Céline Arcari, IDE en ETP (ETPark), Centre expert Parkinson, CHU de Toulouse (Haute-Garonne)

« Pour aider un patient gêné dans ses mouvements, les aidants commel’Idel doivent faire preuve de disponibilité, d’écoute, de douceur. Aux stades évolués de la maladie en particulier, lorsqu’il se voit bloqué dans ses gestes, le patient ressent une immense angoisse. S’il sent l’infirmière impatiente, il peut se bloquer encore plus, paralysé par la peur de l’échec. L’anxiété est un symptôme non moteur très fréquent de la MP et il faut faire attention aux effets on-off, des variations brutales de l’état moteur, très fréquentes aux stades avancés de la maladie (lire aussi Savoir, p.37). »

Question de patient

Mon mari a pour habitude de faire sa toilette dès son réveil. Dans la pratique, c’est devenu très difficile : il est encore tout endormi, il n’arrive pas à bouger, d’autant qu’il n’a pas encore pris ses médicaments. Ne faudrait-il pas faire la toilette après la prise des médicaments ?

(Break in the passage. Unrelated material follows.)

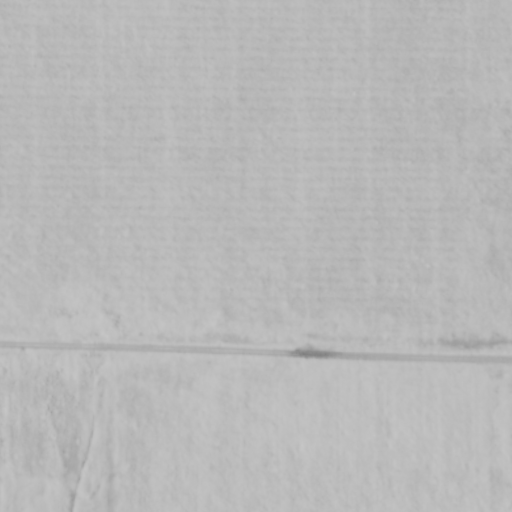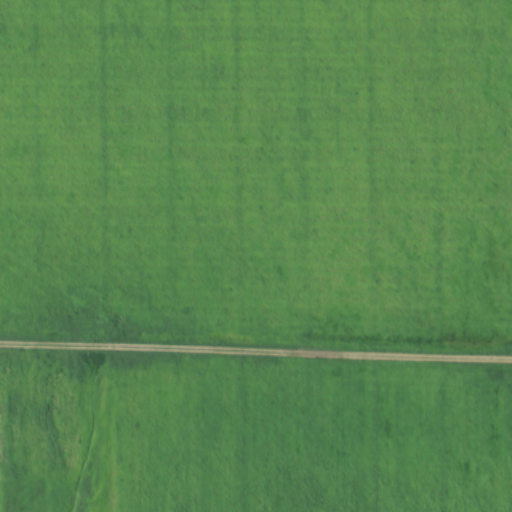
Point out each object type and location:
road: (256, 350)
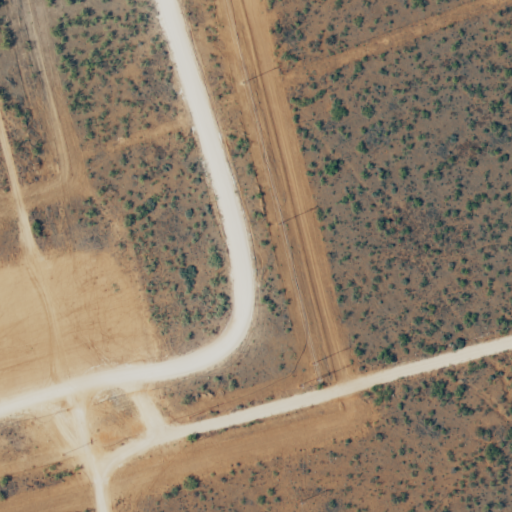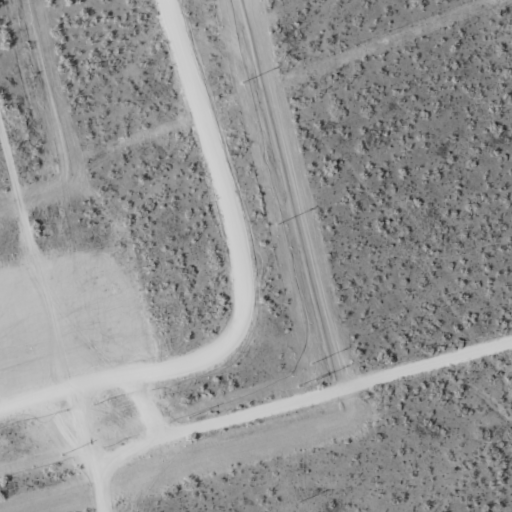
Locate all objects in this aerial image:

Effectivement, il faut essayer de caler l’heure de la toilette au moment de la journée où votre mari se sent le mieux. C’est vrai pour la toilette mais aussi pour les repas et les rendez-vous chez le kinésithérapeute ou les autres professionnels. On conseille d’organiser les rendez-vous et les horaires de repas au moment où il se sent le mieux, souvent environ une heure trente à deux heures après la prise des médicaments.

Point de vue

« Trouver des solutions très concrètes »

Joëlle Garnier, infirmière libérale, Toulouse (Haute-Garonne)

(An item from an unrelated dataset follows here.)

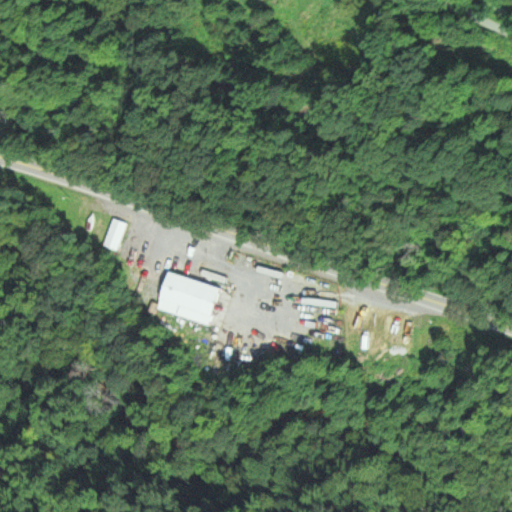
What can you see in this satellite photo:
road: (481, 14)
building: (115, 234)
road: (256, 245)
building: (190, 299)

« Il y a trente ans que je suis des patients parkinsoniens à domicile. Lorsque la famille ou le patient me contacte, j’interviens souvent au départ juste pour des soins d’hygiène, en général, deux à trois fois par semaine. À ce stade, le malade est encore relativement autonome. La maladie peut ainsi se stabiliser quatre à cinq ans, mais il arrive un moment où elle franchit un palier et finit par évoluer. Les troubles moteurs sont devenus importants et le patient est moins autonome. La maladie devient alors trop lourde à gérer pour l’entourage. À ce stade, j’interviens tous les jours, matin et soir, pour des soins corporels et d’accompagnement. À cette occasion, je dois alors faire preuve d’imagination pour trouver des solutions très concrètes afin d’améliorer la vie au quotidien du patient. C’est au cas par cas que cela se passe. Il n’y a jamais deux situations identiques. Pour accompagner les malades, un seul secret : il faut les aimer, faire preuve de psychologie, d’humanité. Soutenir l’entourage aussi. Les malades et leur famille n’ont pas besoin d’une technicienne mais d’une personne qui les aide. »

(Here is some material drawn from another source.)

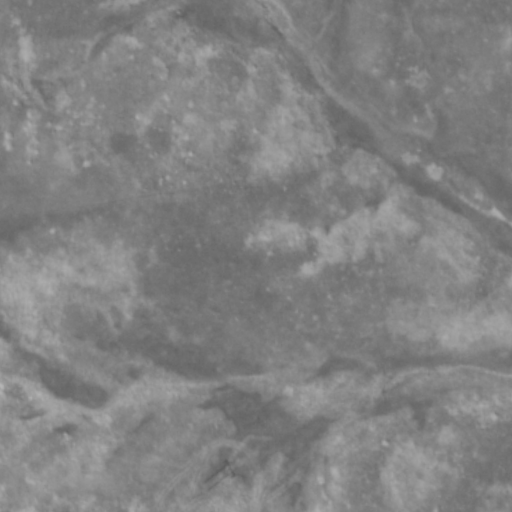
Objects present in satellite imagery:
power tower: (205, 489)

Centres experts et Maia : l’Idel au cœur des réseaux

L’exigeante prise en charge thérapeutique de la MP a conduit à la désignation, en 2012, de Centres experts régionaux, dont le Plan maladies neurodégénératives 2014-2019 vise à renforcer la dynamique (lien : bit.ly/1qSqfnm). Implantés en CHU, ces pôles regroupent neurologues, IDE, orthophonistes, psychologues… « Au-delà des consultations, nous organisons des programmes de formation pour les libéraux, rapporte Céline Arcari, IDE en ETPau Centre expert à Toulouse (Haute-Garonne). Nous comptons aussi nous rapprocher des infirmières libérales, alliées de choix pour repérer de nouveaux symptômes et surveiller l’apparition d’effets secondaires. »

Encore mal connues, les quelque 200 Maia se doivent, elles, d’intégrer les services d’aide et de soins et d’optimiser les actions des professionnels et des aidants, dans le champ de l’autonomie (cf. www.cnsa.fr/ parcours-de-vie/maia). Leurs “gestionnaires de cas”, suivent les situations “complexes” en trouvant des solutions pour un maintien à domicile aussi durable et “confortable” quepossible. Et ce, en lien avec l’ensemble des professionnels déjà en place, dont les Idels, qui repèrent toute situation dont le maintien à domicile est compromis en raison d’un isolement, d’un épuisement de l’aidant ou de l’insuffisance des aides ou des soins.